Two months ago, I called Twitter out on their insistence that developers use OAuth when authorising with Twitter while they themselves continued to use the password anti-pattern when they wanted to peek into third-party address books.

I’m happy to report that Twitter have since fixed this. If you go to the Find Friends portion of the “Who To Follow” section, you’ll now be greeted with links that lead to correct authentication with LinkedIn, Gmail, Yahoo and Hotmail.

Thanks, Twitteroonies!

Meanwhile, Flickr recently launched their own “Who to Follow” functionality. There is nary a password request in sight: they’ve implemented correct authentication right out of the gate for Yahoo, Gmail, Hotmail and Facebook.

Thanks, Flickroonies!

See? I’m not always bitching’n’moaning.

The OAuthcalypse is upon us. Since August 31st, all third-party Twitter services must use OAuth to authenticate. This is a good thing; a very good thing. Before that date, services were allowed to use the password anti-pattern to log you in.

Twitter has put its foot down and declared that the password anti-pattern will no longer be tolerated. Hurrah!

What a shame then, that Twitter is being utterly hypocritical. On their Find Friends page, they encourage you to:

Scan your email address book or contacts to discover which of your friends are already using Twitter.

They do this using the password anti-pattern. You are asked for your Gmail password even though the Google Contacts API would allow Twitter to connect to Gmail using proper authentication …exactly what Twitter is insisting third-parties use when they want to access Twitter’s data.

Twitter asks for your Yahoo Mail password even though the Yahoo Contacts API would allow them access to your address book using OAuth.

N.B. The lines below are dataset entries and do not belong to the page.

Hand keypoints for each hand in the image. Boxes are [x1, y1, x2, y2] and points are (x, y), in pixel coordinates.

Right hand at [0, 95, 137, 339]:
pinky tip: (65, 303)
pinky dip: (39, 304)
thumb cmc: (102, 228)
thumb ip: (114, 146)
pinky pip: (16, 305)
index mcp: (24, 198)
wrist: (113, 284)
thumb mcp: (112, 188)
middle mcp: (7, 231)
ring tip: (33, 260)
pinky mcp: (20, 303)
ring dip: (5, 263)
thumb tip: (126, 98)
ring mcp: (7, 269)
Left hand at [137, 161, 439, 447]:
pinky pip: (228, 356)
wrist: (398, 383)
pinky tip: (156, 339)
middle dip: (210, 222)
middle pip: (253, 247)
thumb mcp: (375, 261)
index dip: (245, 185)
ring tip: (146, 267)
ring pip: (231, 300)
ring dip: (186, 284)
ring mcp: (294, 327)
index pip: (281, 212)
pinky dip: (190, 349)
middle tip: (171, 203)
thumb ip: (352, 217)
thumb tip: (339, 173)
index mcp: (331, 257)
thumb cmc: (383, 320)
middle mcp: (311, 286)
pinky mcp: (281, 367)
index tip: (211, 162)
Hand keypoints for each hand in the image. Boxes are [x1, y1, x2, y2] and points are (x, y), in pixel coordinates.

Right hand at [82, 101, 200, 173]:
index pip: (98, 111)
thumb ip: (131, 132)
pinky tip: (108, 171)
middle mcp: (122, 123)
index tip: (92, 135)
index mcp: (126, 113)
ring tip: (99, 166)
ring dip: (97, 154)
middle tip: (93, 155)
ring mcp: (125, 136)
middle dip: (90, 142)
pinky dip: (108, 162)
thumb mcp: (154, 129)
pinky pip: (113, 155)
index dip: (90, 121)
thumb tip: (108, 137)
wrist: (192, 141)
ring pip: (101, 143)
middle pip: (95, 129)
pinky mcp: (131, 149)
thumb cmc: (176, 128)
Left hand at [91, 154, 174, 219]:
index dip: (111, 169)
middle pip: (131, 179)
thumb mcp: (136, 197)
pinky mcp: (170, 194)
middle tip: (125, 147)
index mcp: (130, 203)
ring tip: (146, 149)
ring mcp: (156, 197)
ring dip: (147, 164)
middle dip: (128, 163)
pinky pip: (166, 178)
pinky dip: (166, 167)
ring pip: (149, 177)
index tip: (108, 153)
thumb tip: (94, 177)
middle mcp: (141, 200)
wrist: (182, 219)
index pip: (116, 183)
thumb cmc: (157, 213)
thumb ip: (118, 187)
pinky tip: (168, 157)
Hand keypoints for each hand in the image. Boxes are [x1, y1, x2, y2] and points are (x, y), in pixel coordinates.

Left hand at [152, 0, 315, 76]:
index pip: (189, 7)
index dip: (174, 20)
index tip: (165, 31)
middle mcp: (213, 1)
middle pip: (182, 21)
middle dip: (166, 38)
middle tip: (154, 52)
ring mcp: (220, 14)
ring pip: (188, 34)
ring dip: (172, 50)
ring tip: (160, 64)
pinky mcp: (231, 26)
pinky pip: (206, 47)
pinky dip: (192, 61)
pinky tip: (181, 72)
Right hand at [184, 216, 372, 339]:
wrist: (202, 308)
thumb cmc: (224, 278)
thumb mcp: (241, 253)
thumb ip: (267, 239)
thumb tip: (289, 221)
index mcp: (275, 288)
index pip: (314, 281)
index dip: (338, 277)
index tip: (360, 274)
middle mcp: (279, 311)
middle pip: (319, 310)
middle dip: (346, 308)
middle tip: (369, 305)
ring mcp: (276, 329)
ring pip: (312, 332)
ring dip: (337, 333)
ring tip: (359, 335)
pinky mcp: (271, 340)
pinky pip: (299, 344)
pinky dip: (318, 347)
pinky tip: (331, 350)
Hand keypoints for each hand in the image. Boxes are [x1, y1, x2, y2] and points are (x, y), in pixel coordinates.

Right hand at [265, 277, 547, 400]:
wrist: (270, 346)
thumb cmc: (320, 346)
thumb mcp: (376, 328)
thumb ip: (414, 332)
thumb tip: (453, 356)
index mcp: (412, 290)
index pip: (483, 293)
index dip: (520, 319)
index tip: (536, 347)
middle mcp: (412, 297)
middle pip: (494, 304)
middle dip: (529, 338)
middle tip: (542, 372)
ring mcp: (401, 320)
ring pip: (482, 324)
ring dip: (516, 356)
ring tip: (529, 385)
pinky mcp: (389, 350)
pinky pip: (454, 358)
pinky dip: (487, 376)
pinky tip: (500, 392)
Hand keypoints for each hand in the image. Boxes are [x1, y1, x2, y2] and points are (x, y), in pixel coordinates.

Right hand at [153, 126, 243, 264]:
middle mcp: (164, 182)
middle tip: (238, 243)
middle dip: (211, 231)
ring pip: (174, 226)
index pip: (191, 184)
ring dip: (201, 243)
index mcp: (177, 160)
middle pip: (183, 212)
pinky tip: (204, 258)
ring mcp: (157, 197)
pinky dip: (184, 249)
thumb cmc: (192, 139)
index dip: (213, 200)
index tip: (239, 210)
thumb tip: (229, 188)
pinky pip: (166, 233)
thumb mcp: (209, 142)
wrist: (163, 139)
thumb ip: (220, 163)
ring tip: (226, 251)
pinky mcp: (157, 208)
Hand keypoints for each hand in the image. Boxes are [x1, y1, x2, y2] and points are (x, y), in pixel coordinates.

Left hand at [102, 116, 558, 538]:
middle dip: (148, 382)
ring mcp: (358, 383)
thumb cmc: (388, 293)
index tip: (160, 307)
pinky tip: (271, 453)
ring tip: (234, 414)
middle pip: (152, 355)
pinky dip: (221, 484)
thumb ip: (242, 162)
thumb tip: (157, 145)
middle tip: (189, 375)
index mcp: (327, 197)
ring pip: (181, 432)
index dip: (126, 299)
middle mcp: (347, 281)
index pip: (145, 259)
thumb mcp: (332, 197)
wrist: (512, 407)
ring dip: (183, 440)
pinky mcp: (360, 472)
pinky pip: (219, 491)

Twitter asks for AOL passwords (now there’s an audience that we shouldn’t be teaching to give their passwords away) but even AOL has an API with proper authentication.

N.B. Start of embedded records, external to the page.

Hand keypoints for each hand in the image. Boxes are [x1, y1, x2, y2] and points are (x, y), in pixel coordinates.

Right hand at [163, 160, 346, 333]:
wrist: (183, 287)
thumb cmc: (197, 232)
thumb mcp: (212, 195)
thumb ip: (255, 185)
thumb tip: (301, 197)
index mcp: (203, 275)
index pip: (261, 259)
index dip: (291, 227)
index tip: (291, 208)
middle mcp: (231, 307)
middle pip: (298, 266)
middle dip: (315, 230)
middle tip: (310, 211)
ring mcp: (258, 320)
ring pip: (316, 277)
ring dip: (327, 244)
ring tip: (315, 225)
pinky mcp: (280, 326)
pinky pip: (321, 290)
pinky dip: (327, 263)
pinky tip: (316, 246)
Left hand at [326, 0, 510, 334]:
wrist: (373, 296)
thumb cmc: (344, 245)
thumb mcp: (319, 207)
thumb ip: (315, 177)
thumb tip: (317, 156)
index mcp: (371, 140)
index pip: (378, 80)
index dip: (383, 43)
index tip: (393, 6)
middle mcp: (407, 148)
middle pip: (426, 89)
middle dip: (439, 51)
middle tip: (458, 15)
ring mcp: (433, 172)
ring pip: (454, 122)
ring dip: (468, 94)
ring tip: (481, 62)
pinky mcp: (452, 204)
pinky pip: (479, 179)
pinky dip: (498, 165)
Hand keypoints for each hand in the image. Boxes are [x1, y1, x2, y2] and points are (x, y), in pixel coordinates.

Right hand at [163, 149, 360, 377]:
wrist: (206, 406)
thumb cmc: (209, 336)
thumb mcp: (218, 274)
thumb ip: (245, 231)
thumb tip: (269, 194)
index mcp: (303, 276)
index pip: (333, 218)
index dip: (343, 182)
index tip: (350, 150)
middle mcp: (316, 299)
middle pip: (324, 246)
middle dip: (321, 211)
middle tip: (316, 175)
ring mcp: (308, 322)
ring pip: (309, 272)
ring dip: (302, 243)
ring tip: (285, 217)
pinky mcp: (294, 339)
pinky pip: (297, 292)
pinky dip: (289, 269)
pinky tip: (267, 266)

Twitter does connect to LinkedIn correctly. That’s one out of four.

There are two solutions to this state of affairs. Either Twitter decides to do the right thing and switch over to using APIs and authentication for Gmail, Yahoo and AOL …or else Gmail, Yahoo and AOL follow Twitter’s example and disallow the password anti-pattern for scraping address books.

Twitter should not be encouraging Gmail users, Yahoo users and AOL users to divulge their passwords but at the same time, Gmail, Yahoo and AOL should be taking steps to ensure that such profligate behaviour is not rewarded.

Twitter has done the right thing with third-party services wishing to access its data. Now let’s see if the third-party services currently being abused by Twitter will follow this example.

Update: There are some very encouraging responses from Twitter. Ryan Sarver says:

all good points and I think there are already plans to fix it

And Josh Elman concurs:

yes - great points and something we hope to migrate very soon

Twply is a straightforward little Twitter app that sends @replies to email. It uses the password anti-pattern. Oh, but don’t worry. It states quite clearly on the site that Your password is safe with us. No worries!

Twply is up for sale …sold. That means all those passwords are available to the highest bidder ($1200 in this case).

Sleep tight, Twply users. May you wake to a better day.